Marcus Linday

Personal information
- Date of birth: 2 June 2003 (age 23)
- Place of birth: Södertälje, Sweden
- Height: 1.89 m (6 ft 2 in)
- Position: Midfielder

Team information
- Current team: Heerenveen
- Number: 16

Youth career
- Pershagens SK
- Assyriska FF

Senior career*
- Years: Team / Apps / (Gls)
- 2020–2023: Assyriska FF / 71 / (6)
- 2024: Västerås SK / 28 / (0)
- 2025–: Heerenveen / 47 / (3)

= Marcus Linday =

Swedish footballer (born 2003)

Marcus Linday (born 2 June 2003) is a Swedish professional footballer who plays as a midfielder for club Heerenveen.

==Career==
Linday started his youth career with Pershagens SK. He made his senior debut for Assyriska FF in 2020. The club languished in the lower leagues, contesting the 2021 Division 1 (third tier) but was relegated to Division 2 (fourth tier).
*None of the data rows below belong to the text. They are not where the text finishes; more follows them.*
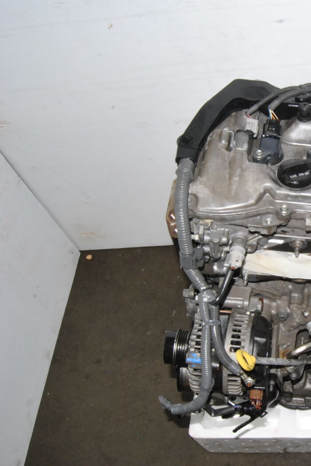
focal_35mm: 41
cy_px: 234
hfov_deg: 29.2
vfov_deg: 47.4
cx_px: 348
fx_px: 531
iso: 800
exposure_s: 1/200
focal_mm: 18
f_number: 20
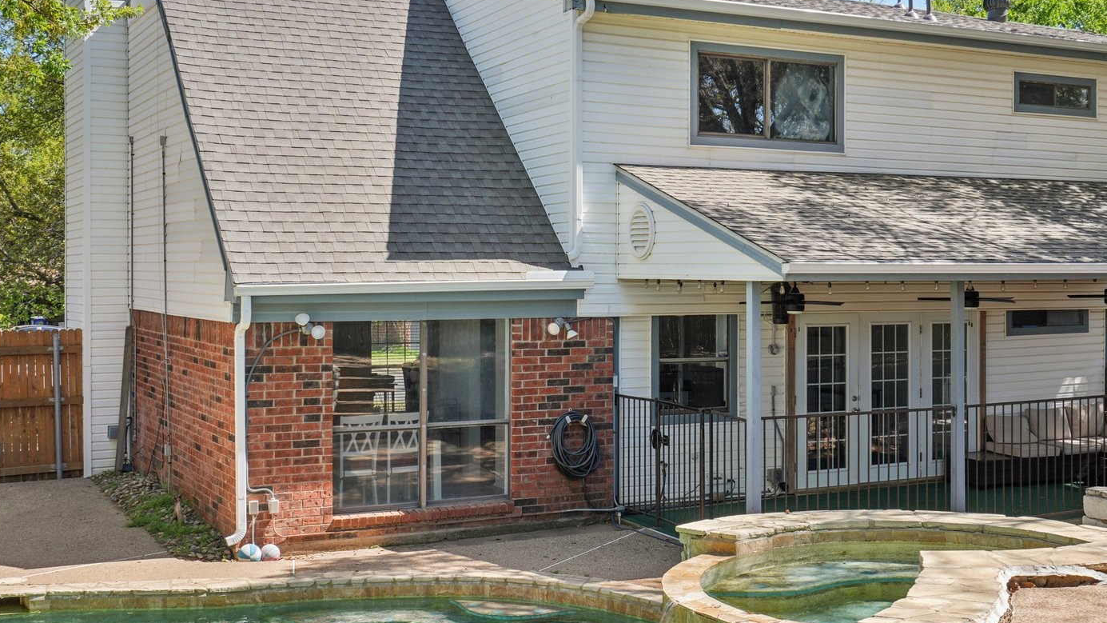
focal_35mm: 48
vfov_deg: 24.9
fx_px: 1409
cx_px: 704
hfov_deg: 42.5
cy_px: 240
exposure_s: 1/160
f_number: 8
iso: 100
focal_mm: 31
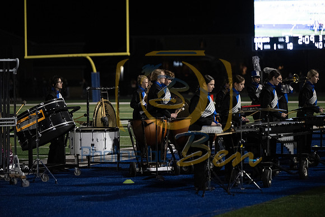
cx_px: 162
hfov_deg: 15.8
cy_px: 108
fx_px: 1174
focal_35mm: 130
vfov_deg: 10.6
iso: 5000
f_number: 2.8
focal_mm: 130
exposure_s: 1/1250
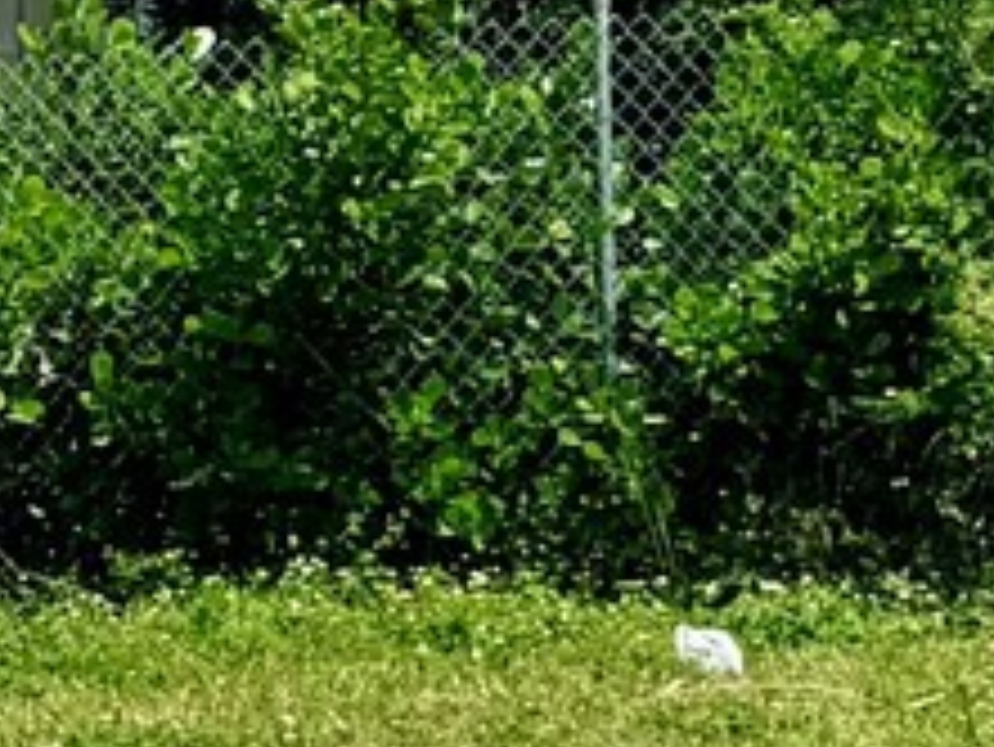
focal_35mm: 174
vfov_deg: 8.5
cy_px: 346
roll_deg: +1.8
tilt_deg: -1.1
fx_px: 4999
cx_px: -1462
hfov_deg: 9.9
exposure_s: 1/7353
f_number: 1.78
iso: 80
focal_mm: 6.76
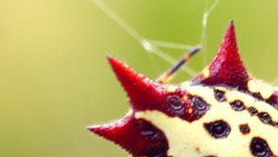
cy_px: 155
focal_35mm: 162
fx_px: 1195
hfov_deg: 13.1
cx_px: 261
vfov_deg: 7.5
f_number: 8
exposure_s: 1/80
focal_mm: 50
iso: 400
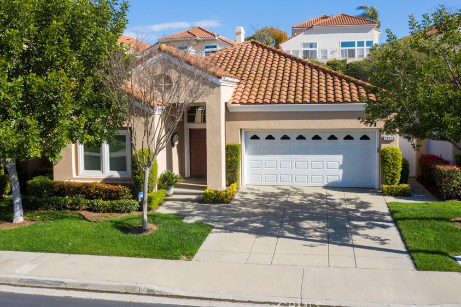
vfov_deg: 38.8
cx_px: 233
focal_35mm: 34
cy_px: 128
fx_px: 435
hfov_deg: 55.8
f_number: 5.6
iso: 100
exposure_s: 1/400
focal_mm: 10.26
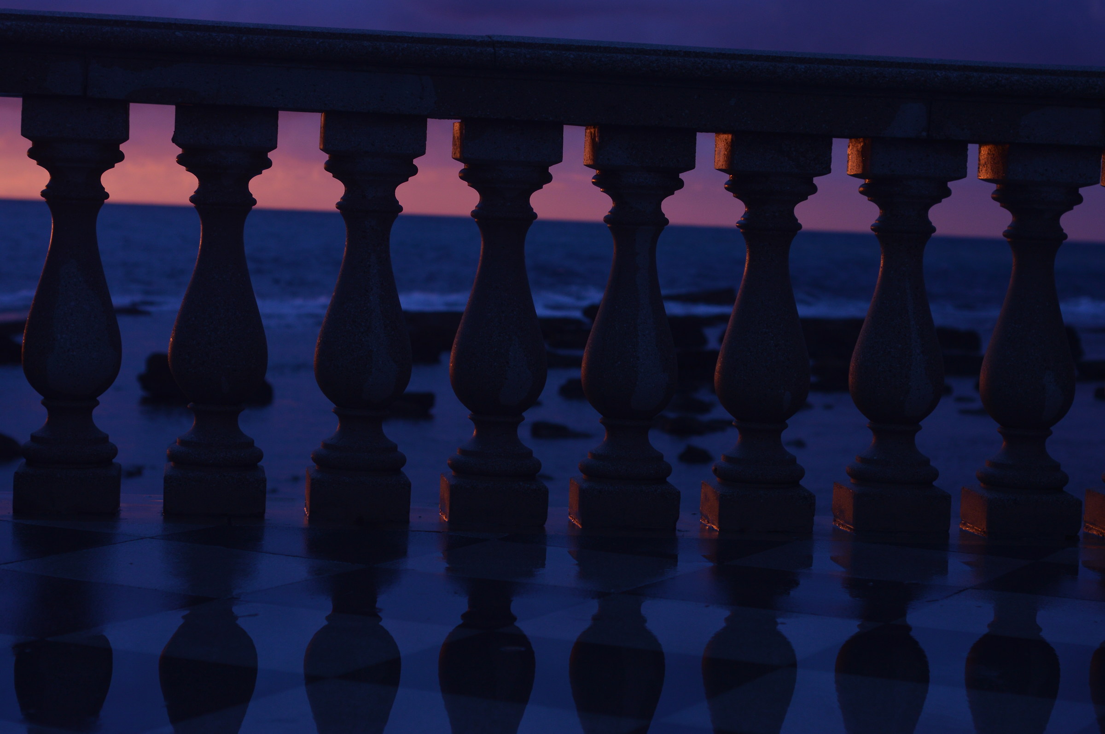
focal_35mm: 75
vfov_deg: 18.1
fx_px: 2300
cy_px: 367
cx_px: 552
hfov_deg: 27.0
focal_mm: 50
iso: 200
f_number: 4
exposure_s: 1/400
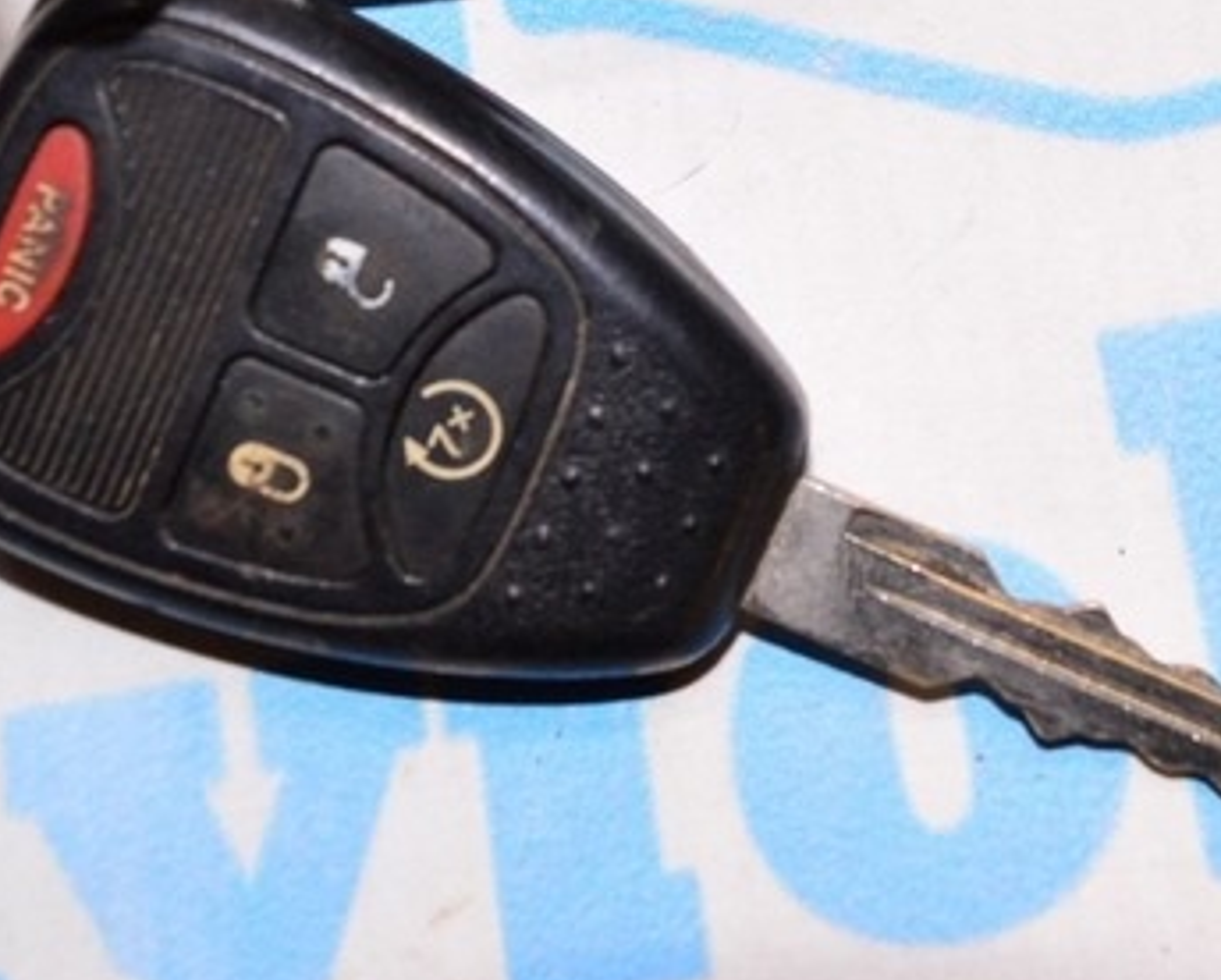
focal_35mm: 92
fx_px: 3328
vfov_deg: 16.2
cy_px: -115
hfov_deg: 20.7
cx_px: 887
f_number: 8
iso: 1600
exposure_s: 1/160
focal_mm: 22
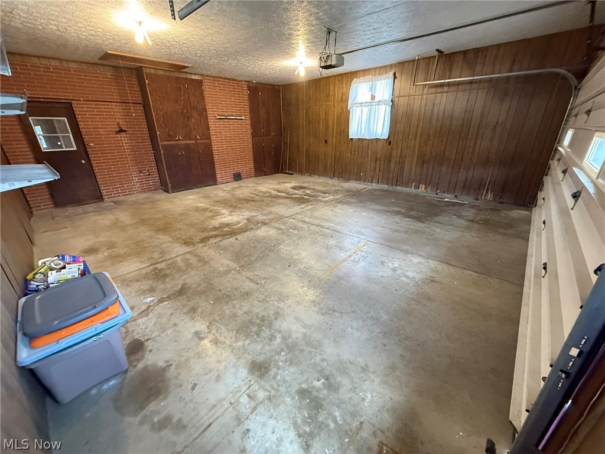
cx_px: 302
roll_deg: +1.6
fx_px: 245
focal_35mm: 14
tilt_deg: -21.0
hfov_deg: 102.1
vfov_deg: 85.7
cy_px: 227
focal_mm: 2.22
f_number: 2.2
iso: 640
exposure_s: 1/60
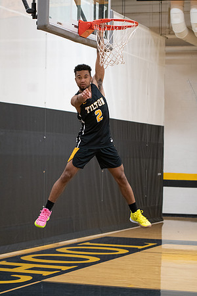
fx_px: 862
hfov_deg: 13.0
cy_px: 148
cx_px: 98
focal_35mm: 105
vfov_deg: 19.5
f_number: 2.8
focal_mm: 70
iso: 2000
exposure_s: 1/200
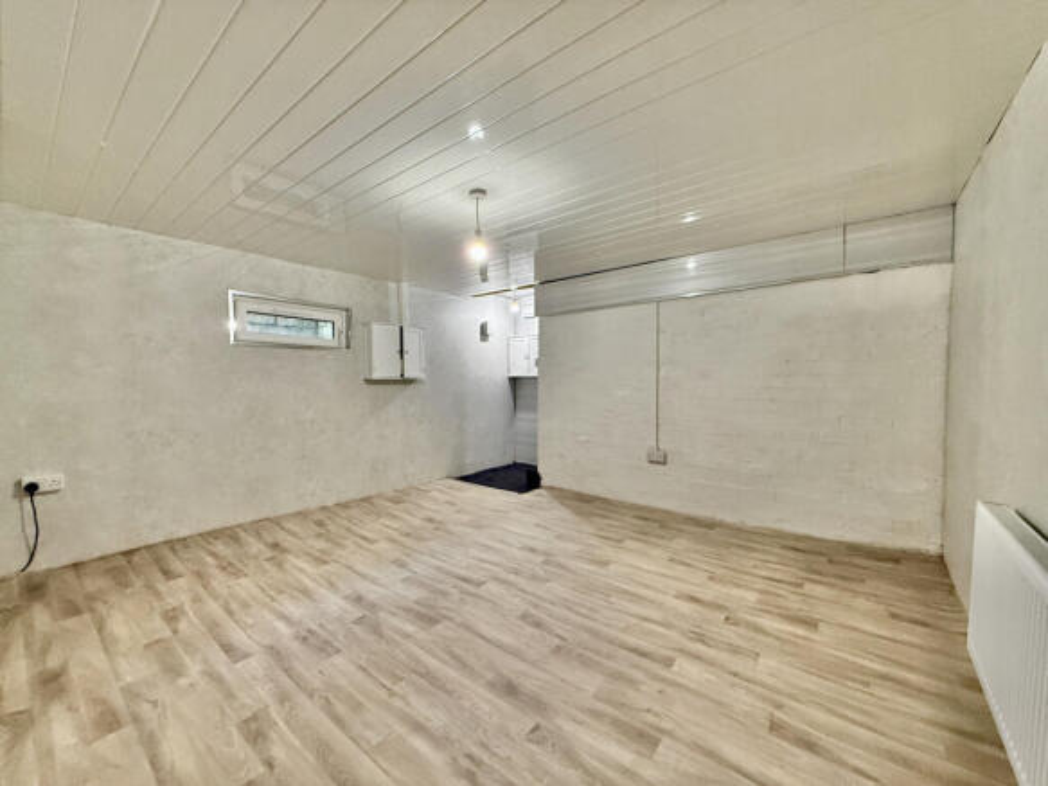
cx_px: 524
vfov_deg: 85.7
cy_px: 393
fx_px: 424
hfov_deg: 102.1
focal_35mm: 14
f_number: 2.2
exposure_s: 1/50
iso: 320
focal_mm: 2.22
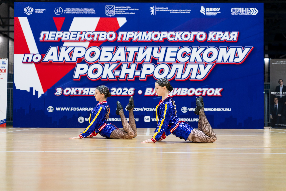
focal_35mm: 70
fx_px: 556
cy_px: 96
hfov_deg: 28.8
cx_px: 143
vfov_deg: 19.5
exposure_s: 1/640
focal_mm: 70
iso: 2500
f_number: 2.8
Linday vowed to stay at Assyriska despite offers from other clubs. In 2022, the team had the chance to win promotion via the playoffs, but failed. In 2023, Linday decided to stay for one more season at Assyriska, with the team returning to the third tier.

During his time with Assyriska, Linday consistently made lists of the greatest young talents as well as the best overall players in Division 2.

As the team Västerås SK won promotion to the 2024 Allsvenskan, reaching that level for the first time since 1997, its first signing during the winter transfer window was Marcus Linday. He had been on trial with Västerås in the summer of 2023. Despite going directly from the fourth to the first tier, Linday impressed in the 2023–24 Svenska Cupen match against Hammarby, which Västerås won 2–1 away. He made his Allsvenskan debut in April 2024 against AIK.

On 24 September 2024, Linday signed a four-and-a-half-year contract with Eredivisie club Heerenveen, effective from 1 January 2025.